India was Israel’s largest arms client in 2017, paying £530m for Israeli air defence, radar systems and ammunition, including air-to-ground missiles – most of them tested during Israel’s military offensives against Palestinians and targets in Syria.
Israel itself is trying to explain away its continued sales of tanks, weapons and boats to the Myanmar military dictatorship – while western nations impose sanctions on the government which has attempted to destroy its minority and largely Muslim Rohingya people. But Israel’s arms trade with India is legal, above-board and much advertised by both sides.
The Israelis have filmed joint exercises between their own “special commando” units and those sent by India to be trained in the Negev desert, again with all the expertise supposedly learned by Israel in Gaza and other civilian-thronged battlefronts.
At least 16 Indian “Garud” commandos – part of a 45-strong Indian military delegation – were for a time based at the Nevatim and Palmachim air bases in Israel. In his first visit to India last year – preceded by a trip to Israel by nationalist Indian prime minister Narendra Modi, Israeli PM Benjamin Netanyahu recalled the 2008 Islamist attacks on Mumbai in which almost 170 civilians were killed. “Indians and Israelis know too well the pain of terrorist attacks,” he told Modi. “We remember the horrific savagery of Mumbai. We grit our teeth, we fight back, we never give in.” This was also BJP-speak.

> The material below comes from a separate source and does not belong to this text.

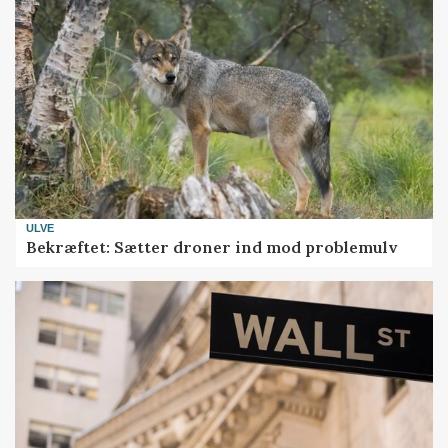
ULVE
Bekræftet: Sætter droner ind mod problemulv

Several Indian commentators, however, have warned that right-wing Zionism and right-wing nationalism under Modi should not become the foundation stone of the relationship between the two countries, both of which – in rather different ways – fought the British empire.

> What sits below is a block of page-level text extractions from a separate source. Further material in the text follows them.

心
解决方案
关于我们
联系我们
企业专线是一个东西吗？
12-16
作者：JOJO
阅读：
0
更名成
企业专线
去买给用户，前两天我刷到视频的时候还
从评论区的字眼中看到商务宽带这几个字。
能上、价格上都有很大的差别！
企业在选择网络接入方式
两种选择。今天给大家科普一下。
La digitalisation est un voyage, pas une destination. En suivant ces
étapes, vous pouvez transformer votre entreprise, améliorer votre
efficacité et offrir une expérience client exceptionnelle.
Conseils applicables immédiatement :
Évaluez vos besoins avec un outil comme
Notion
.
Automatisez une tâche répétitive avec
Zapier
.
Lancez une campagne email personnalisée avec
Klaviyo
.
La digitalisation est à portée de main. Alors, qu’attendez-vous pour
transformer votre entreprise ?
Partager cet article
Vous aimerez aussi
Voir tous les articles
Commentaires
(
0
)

Brussels researcher Shairee Malhotra, whose work has appeared in the Israeli newspaper Haaretz, has pointed out that India has the world’s third largest Muslim population after Indonesia and Pakistan – upward of 180 million people. “The India-Israel relationship is also commonly being framed in terms of a natural convergence of ideas between their ruling BJP and Likud parties,” she wrote last year.

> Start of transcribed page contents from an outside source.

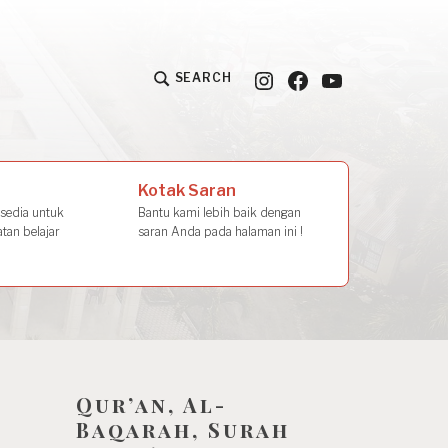
Instagram
Facebook
YouTube
SEARCH
la Amal
Kotak Saran
rsedia untuk
Bantu kami lebih baik dengan
tan belajar
saran Anda pada halaman ini !
Qur’an, Al-
Baqarah, Surah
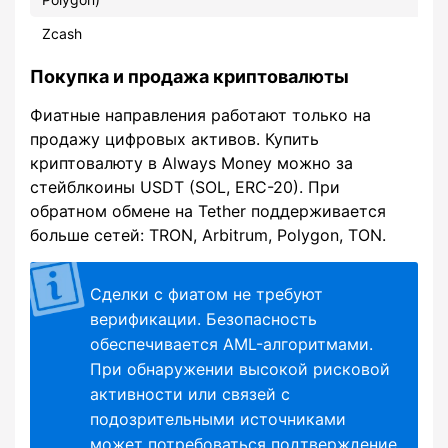
Zcash
Покупка и продажа криптовалюты
Фиатные направления работают только на
продажу цифровых активов. Купить
криптовалюту в Always Money можно за
стейблкоины USDT (SOL, ERC-20). При
обратном обмене на Tether поддерживается
больше сетей: TRON, Arbitrum, Polygon, TON.
Сделки с фиатом не требуют
верификации. Безопасность
обеспечивается AML-алгоритмами.
При обнаружении высокой рисковой
активности или связей с
подозрительными источниками
может потребоваться подтверждение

Hindu nationalists had constructed “a narrative of Hindus as historically victims at the hands of Muslims”, an attractive idea to those Hindus who recall partition and the continuing turbulent relationship with Pakistan.
In fact, as Malhotra pointed out in Haaretz, “Israel’s biggest fans in India appear to be the ‘internet Hindus’ who primarily love Israel for how it deals with Palestine and fights Muslims.”
Malhotra has condemned Carleton University professor Vivek Dehejia for demanding a “tripartite” alliance between India, Israel and the US – since they have all suffered “from the scourge of Islamic terrorism”.
In fact, by the end of 2016, only 23 men from India had left to fight for Isis in the Arab world, although Belgium, with a population of only half a million Muslims, produced nearly 500 fighters.
Malhotra’s argument is that the Indian-Israeli relationship should be pragmatic rather than ideological.
But it is difficult to see how Zionist nationalism will not leach into Hindu nationalism when Israel is supplying so many weapons to India – the latest of which India, which has enjoyed diplomatic relations with Israel since 1992, has already used against Islamists inside Pakistan.
Signing up to the “war on terror” – especially “Islamist terror” – may seem natural for two states built on colonial partition whose security is threatened by Muslim neighbours.
In both cases, their struggle is over the right to own or occupy territory. Israel, India and Pakistan all possess nuclear weapons. Another good reason not to let Palestine and Kashmir get tangled up together. And to leave India’s 180 million Muslims alone.